What is expected: A verbatim repetition of the data below is requested, without images.

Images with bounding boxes
-- Opening Marker --

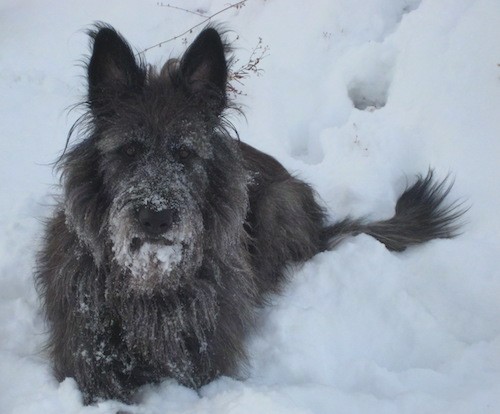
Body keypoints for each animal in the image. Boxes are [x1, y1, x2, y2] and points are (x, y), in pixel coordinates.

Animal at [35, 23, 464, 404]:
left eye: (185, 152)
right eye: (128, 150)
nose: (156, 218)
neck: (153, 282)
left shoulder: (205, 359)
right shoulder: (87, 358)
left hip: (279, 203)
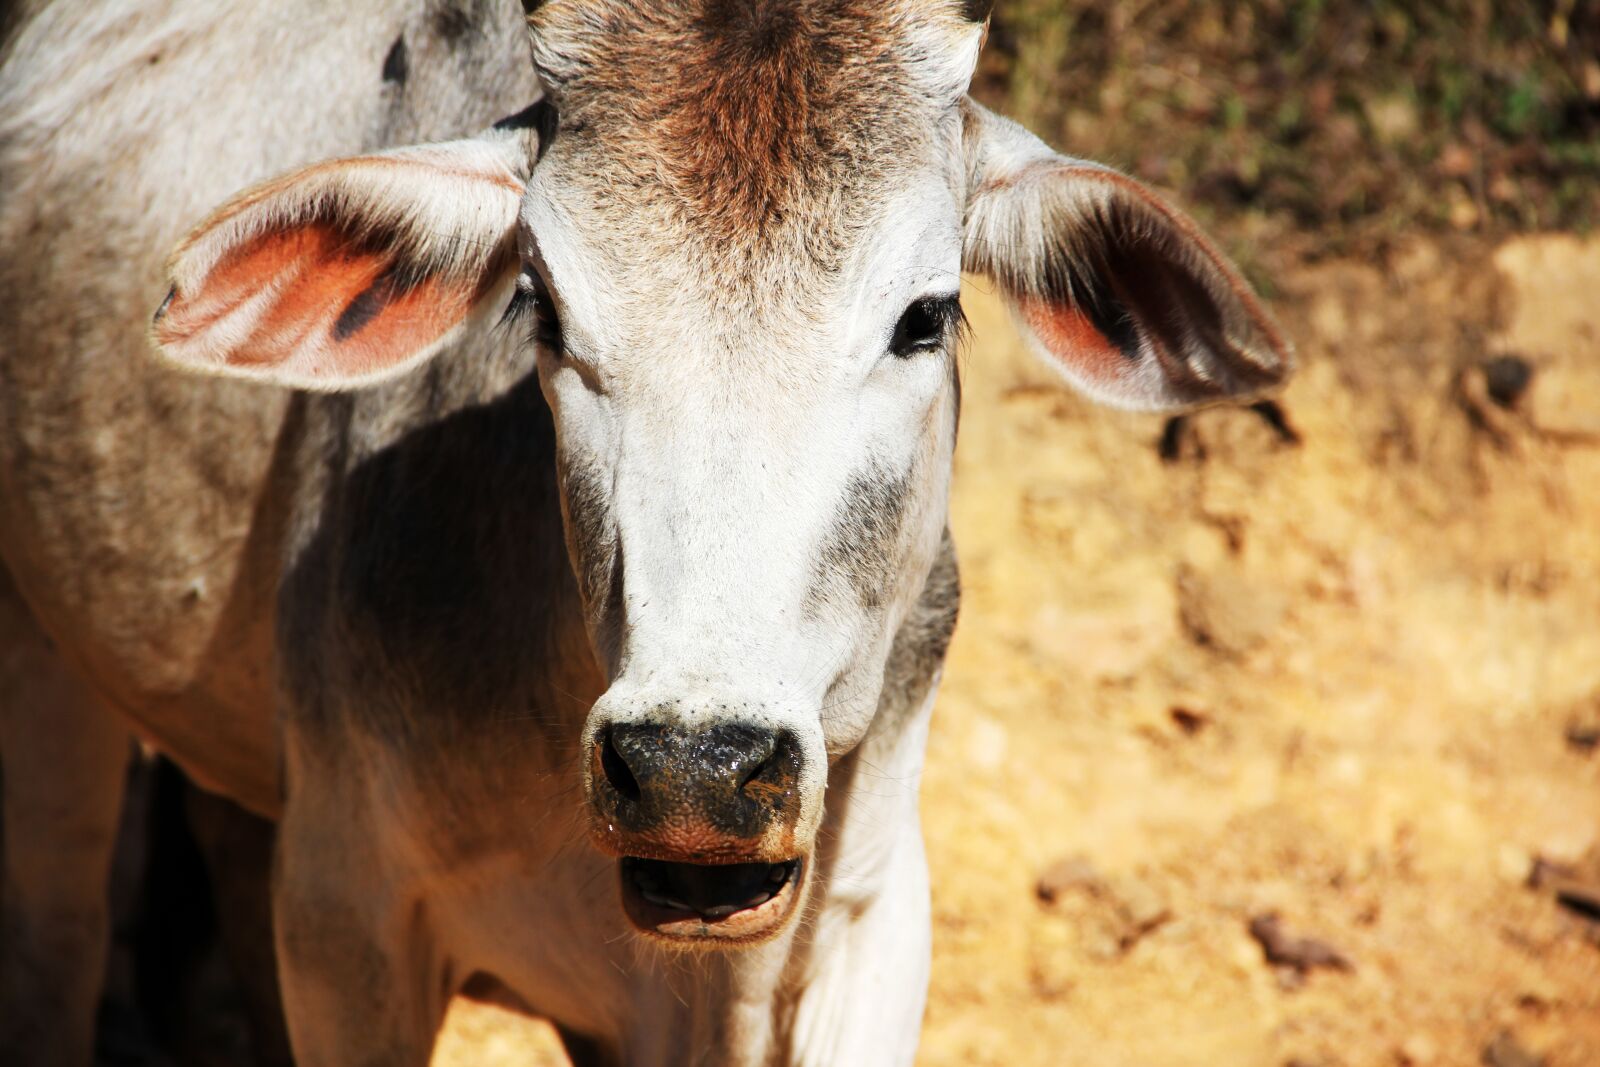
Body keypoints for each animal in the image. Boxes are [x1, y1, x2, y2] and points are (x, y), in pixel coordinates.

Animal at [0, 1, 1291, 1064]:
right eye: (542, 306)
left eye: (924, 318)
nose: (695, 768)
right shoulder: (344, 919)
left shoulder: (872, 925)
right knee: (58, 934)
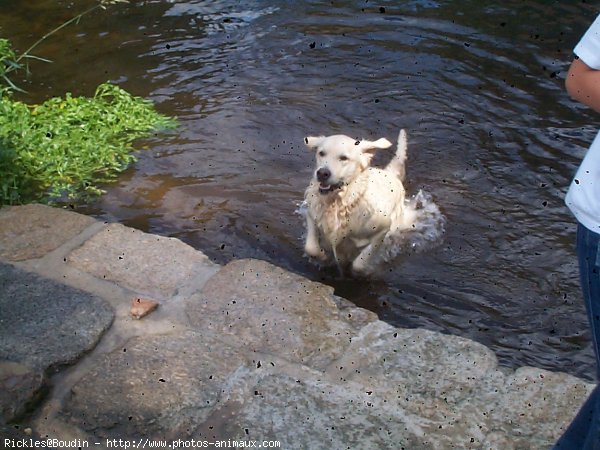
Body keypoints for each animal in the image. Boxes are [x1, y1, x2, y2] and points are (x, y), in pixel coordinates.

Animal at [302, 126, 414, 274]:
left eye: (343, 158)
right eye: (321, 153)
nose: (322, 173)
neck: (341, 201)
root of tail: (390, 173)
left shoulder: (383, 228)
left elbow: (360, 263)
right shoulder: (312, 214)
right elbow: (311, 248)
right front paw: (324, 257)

-- Closing Marker --

Expected output:
Body keypoints for each animal in the image. Boxes are [x1, y1, x2, y2] and points are (x, y), in pixel coordinates.

Animal at [35, 23, 464, 404]:
left eye: (185, 152)
right eye: (128, 150)
nose: (156, 218)
neck: (153, 282)
left shoulder: (205, 359)
right shoulder: (87, 358)
left hip: (279, 203)
Body keypoints for each animal in the image. Boxes are [x1, y1, x2, y2] and points are (x, y), in pixel coordinates.

Animal at [0, 1, 1291, 1064]:
right eye: (542, 306)
left eye: (924, 318)
nose: (695, 768)
right shoulder: (344, 919)
left shoulder: (872, 925)
right knee: (58, 934)
Body keypoints for each animal in the image. Boxes are [x1, y1, x2, y2] and points are (x, y), in pixel coordinates.

Animal at [302, 126, 414, 274]:
left eye: (343, 158)
right eye: (321, 153)
nose: (322, 173)
neck: (341, 201)
root of tail: (390, 173)
left shoulder: (383, 228)
left elbow: (360, 263)
right shoulder: (312, 214)
right elbow: (311, 248)
right front paw: (324, 257)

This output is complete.